Personnage de l’ombre et de la nuit, personnage des intérieurs et des coulisses, personnage dont l’épaisseur humaine s’estompe dans l’obscurité et se dissout dans le vaste réseau de pouvoir auquel elle est associée, Simone entend amener Deveraux à sa hauteur et faire de lui un grand homme. Dans l’ombre où elle élabore sa stratégie, Simone porte avec elle une conception du pouvoir qu’elle pense concentré et possédé dans et par une élite devant gouverner le troupeau, et d’intérêts purement rationnels qu’elle considère supérieurs (« mon futur », « mes plans » profère-t-elle).
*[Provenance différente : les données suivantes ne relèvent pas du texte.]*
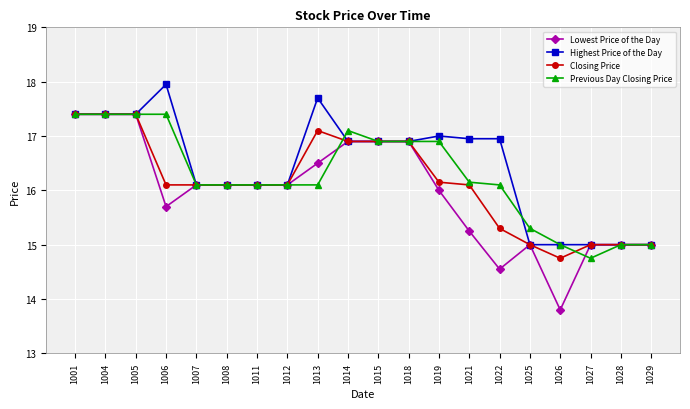

What is the sum of the Lowest Price of the Day values at 1007 and 1004?

33.5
Dès lors, peu importe l’inhumanité la plus dégradante (la collaboration de sa famille à la Shoah) et le cynisme le plus méprisable (Simone considère l’individualisme moral de Deveraux comme puéril car déconnecté de la seule vérité pour elle, celle de l’argent), seul compterait ses intérêts qui incarneraient les aspirations de son peuple et de son époque, réalisant ainsi ce qu’Hegel nommait le Dessein de la Raison dans l’Histoire. 
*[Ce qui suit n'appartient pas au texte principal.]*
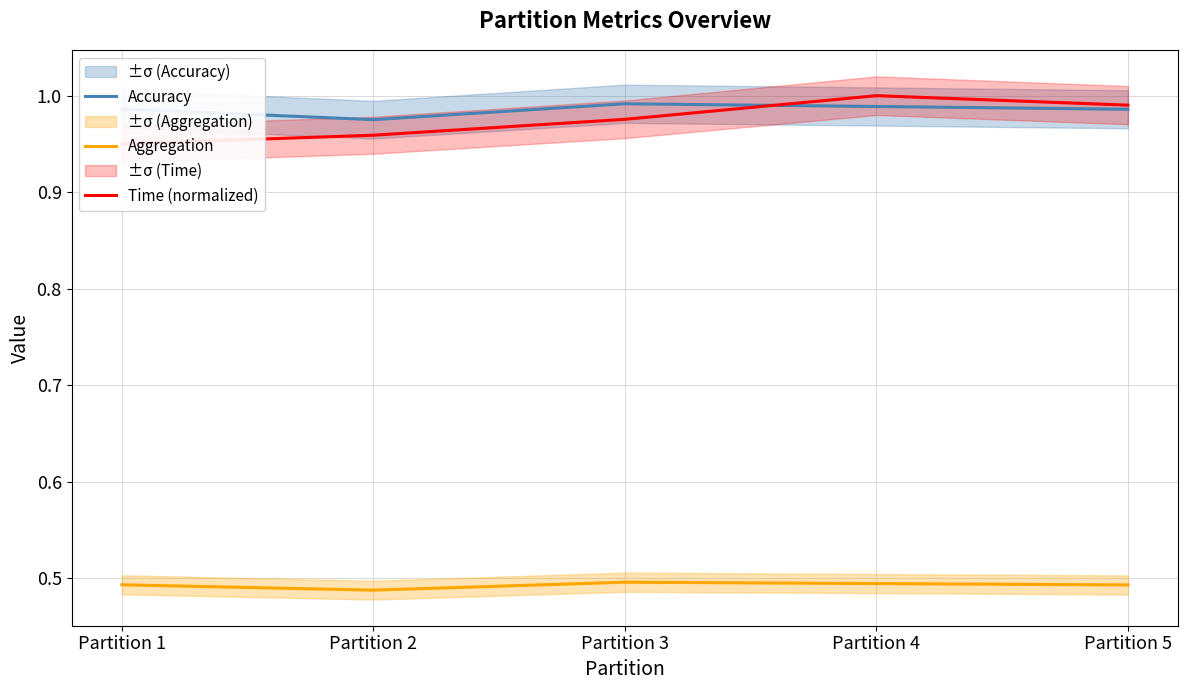

Rank the series at Partition 3 from highest to lowest value.

Accuracy, Time (normalized), Aggregation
Simone use de son ascendant psychologique et affectif sur Déveraux qui résiste à peine, prétendant lui avoir tant donné, tant appris, l’avoir tant aimé sans qu’il s’en rende compte (s'enchaînent les scènes conjugales comme autant de simulacres d'un amour perdu, alors que, dit Bataille, "Rien n'est plus contraire à l'image de l'être aimé que celle de l'Etat, dont la raison s'oppose à la valeur souveraine de l'amour"). Ainsi, sous l’influence d'une raison , celle de sa femme, donc celle de l'Etat, mais aussi celle des raisons d'Etat (celles qui permettent la généralisation d'un Etat d'exception), inévitablement, la volonté de puissance de Deveraux devient scandaleuse, son horizon éthique devient une utopie naïve, son existence devient une maladie, le voilà coupable d’être. A la fin du film, il ne reste rien de Deveraux qu’une masse passive, qui attend. Que reste-t il de lui, lui qui n'était plus qu’un pion, qu’un matériau fonctionnel servant les ambitions présidentielles de Simone et plus largement servant la logique d'une grande machine autoritaire, que reste-t-il de lui, une fois écarté de cet asservissement, sinon une indétermination, un être dont il ne reste plus qu'un corps dépourvu d'ancrage véritable dans le Monde.

D’une certaine façon, Welcome to New-York témoigne à sa manière de la difficulté du désir d’éthique aujourd’hui en occident et du tiraillement existentiel qui en découle. Quelle place pour l’expression d’une humanité dans son infinie puissance face à la prééminence d’un gouvernement institutionnel et procédurier et de sa discipline écrasante : où trouver la force de s’élever vers une telle humanité quand pèse sur l’existence le poids immense d’un rationalisme utilitaire et d’une morale protocolaire qui nous conditionne jusqu’à nous castrer de nos passions et désirs les plus féconds. Car, en effet, la normalisation de l'humain à travers la machine disciplinaire s'effectue désormais avec un degré d’efficacité tel et saisissant de plus en plus de mouvements (rapports de forces, affects, passions…) qu’il étouffe de plus en plus la dimension humaine en l'homme en réduisant presque exclusivement l'homme à un individu-programme, partie intégrante d'un système machinal. En somme, ce que nous fait sentir Ferrara, c'est l’avènement, la formation immanente, d'un totalitarisme.